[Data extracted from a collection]

####################

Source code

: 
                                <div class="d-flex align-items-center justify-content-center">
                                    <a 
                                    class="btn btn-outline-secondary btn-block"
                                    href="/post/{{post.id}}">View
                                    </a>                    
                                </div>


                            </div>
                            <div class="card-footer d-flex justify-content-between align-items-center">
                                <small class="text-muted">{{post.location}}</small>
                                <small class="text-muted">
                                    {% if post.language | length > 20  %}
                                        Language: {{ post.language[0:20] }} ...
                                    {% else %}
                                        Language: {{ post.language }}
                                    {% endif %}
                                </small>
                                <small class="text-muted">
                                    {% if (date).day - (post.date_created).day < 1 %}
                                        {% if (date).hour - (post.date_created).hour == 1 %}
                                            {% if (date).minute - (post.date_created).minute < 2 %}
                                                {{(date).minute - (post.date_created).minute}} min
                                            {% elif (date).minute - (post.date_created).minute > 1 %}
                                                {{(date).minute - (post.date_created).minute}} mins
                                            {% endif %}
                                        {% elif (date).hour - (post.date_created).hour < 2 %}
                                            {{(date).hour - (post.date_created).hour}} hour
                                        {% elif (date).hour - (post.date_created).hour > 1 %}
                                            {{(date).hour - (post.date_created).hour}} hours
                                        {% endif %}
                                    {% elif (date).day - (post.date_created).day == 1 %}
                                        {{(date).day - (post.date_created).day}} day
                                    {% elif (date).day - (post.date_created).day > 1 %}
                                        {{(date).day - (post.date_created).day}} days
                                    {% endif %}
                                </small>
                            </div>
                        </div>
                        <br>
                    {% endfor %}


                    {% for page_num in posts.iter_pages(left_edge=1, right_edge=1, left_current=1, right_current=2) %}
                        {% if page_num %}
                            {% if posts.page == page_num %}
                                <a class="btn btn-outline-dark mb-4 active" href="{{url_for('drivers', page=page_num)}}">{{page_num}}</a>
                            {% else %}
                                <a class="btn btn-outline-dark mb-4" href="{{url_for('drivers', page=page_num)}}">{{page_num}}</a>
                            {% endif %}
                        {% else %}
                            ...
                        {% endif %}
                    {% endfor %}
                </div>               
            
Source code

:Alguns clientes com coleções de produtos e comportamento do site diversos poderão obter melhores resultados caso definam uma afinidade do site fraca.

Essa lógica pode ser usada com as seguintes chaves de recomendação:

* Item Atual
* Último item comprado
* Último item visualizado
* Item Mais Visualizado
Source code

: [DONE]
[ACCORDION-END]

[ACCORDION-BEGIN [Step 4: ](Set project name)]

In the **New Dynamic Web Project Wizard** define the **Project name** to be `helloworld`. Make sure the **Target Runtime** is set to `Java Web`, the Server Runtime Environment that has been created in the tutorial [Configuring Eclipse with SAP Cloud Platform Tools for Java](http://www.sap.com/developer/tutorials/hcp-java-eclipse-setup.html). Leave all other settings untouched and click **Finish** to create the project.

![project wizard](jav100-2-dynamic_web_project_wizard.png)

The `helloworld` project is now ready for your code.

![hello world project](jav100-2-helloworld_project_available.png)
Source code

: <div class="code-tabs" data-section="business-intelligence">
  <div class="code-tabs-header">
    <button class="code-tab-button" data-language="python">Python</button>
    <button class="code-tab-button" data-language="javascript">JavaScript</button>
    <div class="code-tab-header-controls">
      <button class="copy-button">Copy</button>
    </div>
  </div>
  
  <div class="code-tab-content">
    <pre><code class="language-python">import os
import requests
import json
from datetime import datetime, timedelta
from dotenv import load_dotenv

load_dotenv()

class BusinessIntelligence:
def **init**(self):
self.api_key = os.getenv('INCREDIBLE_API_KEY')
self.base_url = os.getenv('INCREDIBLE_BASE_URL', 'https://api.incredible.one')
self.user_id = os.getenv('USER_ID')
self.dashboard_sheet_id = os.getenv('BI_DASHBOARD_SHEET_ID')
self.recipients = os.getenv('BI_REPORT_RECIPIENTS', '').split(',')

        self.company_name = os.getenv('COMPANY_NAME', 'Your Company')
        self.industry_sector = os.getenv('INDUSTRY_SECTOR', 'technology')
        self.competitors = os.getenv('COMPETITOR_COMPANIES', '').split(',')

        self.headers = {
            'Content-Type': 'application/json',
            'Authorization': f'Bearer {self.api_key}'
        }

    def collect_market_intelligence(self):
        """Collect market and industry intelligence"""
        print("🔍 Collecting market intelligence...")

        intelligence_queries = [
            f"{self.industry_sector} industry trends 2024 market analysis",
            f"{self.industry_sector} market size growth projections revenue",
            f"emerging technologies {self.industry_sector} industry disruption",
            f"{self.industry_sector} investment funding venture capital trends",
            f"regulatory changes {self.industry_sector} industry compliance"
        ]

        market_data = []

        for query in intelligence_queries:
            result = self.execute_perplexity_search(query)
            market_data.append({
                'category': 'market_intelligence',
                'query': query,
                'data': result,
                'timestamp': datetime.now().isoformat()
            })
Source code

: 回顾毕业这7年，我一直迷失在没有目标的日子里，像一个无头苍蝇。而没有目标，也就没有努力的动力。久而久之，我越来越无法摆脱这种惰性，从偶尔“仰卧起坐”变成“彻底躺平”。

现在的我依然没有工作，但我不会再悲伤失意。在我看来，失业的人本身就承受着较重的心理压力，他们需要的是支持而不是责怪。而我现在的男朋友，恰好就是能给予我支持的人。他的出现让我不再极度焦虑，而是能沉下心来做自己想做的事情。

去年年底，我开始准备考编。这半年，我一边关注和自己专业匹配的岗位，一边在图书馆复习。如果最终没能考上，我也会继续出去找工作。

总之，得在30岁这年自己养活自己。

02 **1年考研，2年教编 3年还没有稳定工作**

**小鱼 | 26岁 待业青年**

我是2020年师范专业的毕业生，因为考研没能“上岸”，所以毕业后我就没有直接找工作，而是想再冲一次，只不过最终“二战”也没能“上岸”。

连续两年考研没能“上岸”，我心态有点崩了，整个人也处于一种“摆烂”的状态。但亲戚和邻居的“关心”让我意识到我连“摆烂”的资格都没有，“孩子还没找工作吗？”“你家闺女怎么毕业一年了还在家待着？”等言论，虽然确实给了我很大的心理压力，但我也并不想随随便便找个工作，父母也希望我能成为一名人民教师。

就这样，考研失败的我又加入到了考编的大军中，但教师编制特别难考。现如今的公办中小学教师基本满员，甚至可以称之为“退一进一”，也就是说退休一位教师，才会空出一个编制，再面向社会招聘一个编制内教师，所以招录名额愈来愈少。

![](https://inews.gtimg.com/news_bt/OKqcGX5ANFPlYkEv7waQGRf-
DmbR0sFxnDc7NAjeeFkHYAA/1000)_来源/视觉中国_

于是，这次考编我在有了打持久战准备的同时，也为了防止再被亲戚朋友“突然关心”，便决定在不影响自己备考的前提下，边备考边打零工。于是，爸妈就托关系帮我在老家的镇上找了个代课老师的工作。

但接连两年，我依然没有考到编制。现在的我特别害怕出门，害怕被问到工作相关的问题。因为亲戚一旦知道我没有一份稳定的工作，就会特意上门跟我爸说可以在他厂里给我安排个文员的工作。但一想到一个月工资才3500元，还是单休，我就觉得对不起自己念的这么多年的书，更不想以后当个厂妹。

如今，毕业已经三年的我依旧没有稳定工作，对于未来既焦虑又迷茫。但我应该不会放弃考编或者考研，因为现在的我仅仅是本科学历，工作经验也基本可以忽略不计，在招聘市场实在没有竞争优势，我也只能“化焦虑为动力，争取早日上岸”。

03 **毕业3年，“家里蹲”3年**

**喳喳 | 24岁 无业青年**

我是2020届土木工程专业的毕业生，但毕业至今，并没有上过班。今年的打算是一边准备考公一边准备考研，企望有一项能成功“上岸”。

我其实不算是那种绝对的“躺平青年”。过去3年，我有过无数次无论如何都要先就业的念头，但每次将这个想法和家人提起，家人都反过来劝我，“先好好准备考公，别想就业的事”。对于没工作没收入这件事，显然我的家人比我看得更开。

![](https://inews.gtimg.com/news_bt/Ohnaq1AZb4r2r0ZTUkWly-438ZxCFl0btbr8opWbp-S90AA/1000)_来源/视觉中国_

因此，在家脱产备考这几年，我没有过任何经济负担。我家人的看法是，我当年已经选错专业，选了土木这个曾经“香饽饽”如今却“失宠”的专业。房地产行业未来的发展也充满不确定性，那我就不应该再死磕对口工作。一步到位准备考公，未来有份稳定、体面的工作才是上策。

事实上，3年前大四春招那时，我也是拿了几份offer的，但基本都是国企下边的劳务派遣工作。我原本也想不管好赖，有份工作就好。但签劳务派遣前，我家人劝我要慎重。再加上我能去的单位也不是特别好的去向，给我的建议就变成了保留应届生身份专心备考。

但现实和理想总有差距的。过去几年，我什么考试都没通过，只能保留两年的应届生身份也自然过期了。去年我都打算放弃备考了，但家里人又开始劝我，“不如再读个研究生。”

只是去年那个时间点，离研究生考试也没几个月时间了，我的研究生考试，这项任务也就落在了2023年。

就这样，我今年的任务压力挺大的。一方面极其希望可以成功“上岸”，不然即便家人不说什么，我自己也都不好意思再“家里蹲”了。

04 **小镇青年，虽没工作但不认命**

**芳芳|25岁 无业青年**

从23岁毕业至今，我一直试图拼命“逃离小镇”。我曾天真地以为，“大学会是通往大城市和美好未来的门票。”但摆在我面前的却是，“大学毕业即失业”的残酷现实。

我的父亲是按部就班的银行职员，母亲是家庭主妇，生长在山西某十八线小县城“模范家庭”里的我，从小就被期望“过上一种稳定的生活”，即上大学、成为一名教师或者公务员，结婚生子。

####################

REQUIRED ACTION: Of the lines in the data above, some may include the word "button"; state how many, with no added words.

EXPECTED OUTPUT: 3